Justice Chelameswar says that after the Justice Karnan episode, appropriate mechanism is needed to assess personality of candidates

July 05, 2017 10:55 pm | Updated July 06, 2017 10:58 am IST - NEW DELHI

Justice (Retd.)C.S. Karnan (in picture) episode highlights the need to revisit the process of selection and appointment of judges to the constitutional courts.

Justice (Retd.)C.S. Karnan (in picture) episode highlights the need to revisit the process of selection and appointment of judges to the constitutional courts.

The staggering embarrassment caused by Justice C.S. Karnan, who is serving six months’ imprisonment for scandalising the Indian judiciary with his antics while serving as a High Court judge, has triggered a strong pitch within the Supreme Court itself to reconsider the efficacy of the age-old and recently revived collegium system of judicial appointments.

‘Not the only instance’

In a separate judgment, Justice J. Chelameswar, the sole judge who had dissented on quashing of the NDA government’s National Judicial Appointments Commission laws which had unsuccessfully tried to dispense with the opaque collegium system of judges appointing judges to the Supreme Court and High Courts, said Justice Karnan’s appointment as a judge was a classic example of how the system has failed.

Justice Chelameswar reveals in the judgment that Justice Karnan’s episode is not a singular one – “there have been there are various other instances (mercifully which are less known to the public) of conduct of some of the members of the judiciary which certainly would cause some embarrassment to the system.”

“What appropriate mechanism would be suitable for assessing the personality of the candidate who is being considered for appointment to be a member of a constitutional court is a matter which is to be identified after an appropriate debate by all the concerned — the Bar, the Bench, the State and civil society. But the need appears to be unquestionable,” Justice Chelameswar wrote.

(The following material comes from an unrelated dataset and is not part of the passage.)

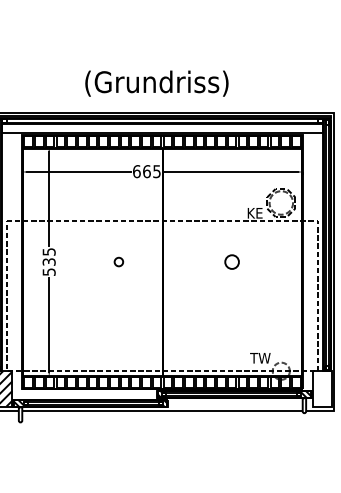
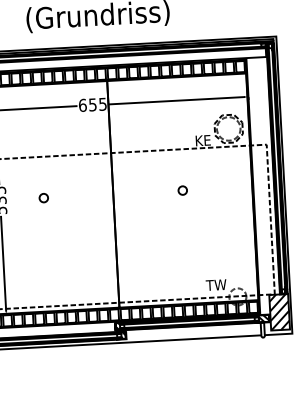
text: (146, 171) -> (92, 104), 665 -> 655
circle: (118, 261) -> (43, 197), moved
circle: (231, 261) -> (182, 190), size x0.62
hatch: (321, 388) -> (278, 312), added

Justice Chelameswar, who had historically refused to participate in the hush-hush meetings of the Supreme Court collegium and spoke up for transparency and recording of the minutes of the collegium meetings, is joined in the separate judgment by another SC collegium member, Justice Ranjan Gogoi, who is in line to be Chief Justice of India.

 

They were both part of the seven-judge Bench led by Chief Justice of India J.S. Khehar who heard the suo motu contempt case against Justice Karnan and unanimously found him guilty on May 9, 2017.

Justice Chelameswar said the case of Justice Karnan, who suffers the ignominy of being the first serving judge in Indian history to be found guilty of “gravest and grossest” criminal contempt, highlighted the “need to revisit the process of selection and appointment of judges to the constitutional courts, for that matter any member of the judiciary at all levels.”

Noting that Justice Karnan was appointed judge in the Madras HC on March 30, 2009, Justice Chelameswar wrote how “the conduct of the contemnor [Justice Karnan] ever since his elevation to the Bench has been controversial”.

The judgment said that impeachment alone is not the answer to correct deviant behaviour of judges in the Supreme Court and High Courts.

‘Made us a laughing stock’

Observing that Justice C.S. Karnan reduced the Indian judiciary into a “laughing stock”, a seven-judge Bench of the Supreme Court on Wednesday published a detailed and unanimous judgment explaining their reasons for taking the “unpleasant” and unprecedented step of sending the controversial High Court judge – one of their own – to jail for six months on May 9, 2017.

Chief Justice of India J.S. Khehar, who headed the Bench, made detailed references to the several “scandalous” letters written by Justice Karnan to the highest constitutional authorities across the spectrum and his “obnoxious allegations” against innumerable judges of the Supreme Court, Chief Justices of the High Courts and other judges. The judgment even refers to the occasion when Justice Karnan sentenced all the seven judges on the Bench to five years’ imprisonment.

 

In a separate judgment, Justices J. Chelameswar and Ranjan Gogoi, also on the Bench, described Justice Karnan as a “judge who crossed even the most liberal standards of expected and permissible expression of opinion.” “His public utterances turned the judicial system into a laughing stock,” the judgment by the Bench comprising Justices Dipak Misra, Madan B. Lokur, P.C. Ghose (now retired) and Kurian Joseph, observed.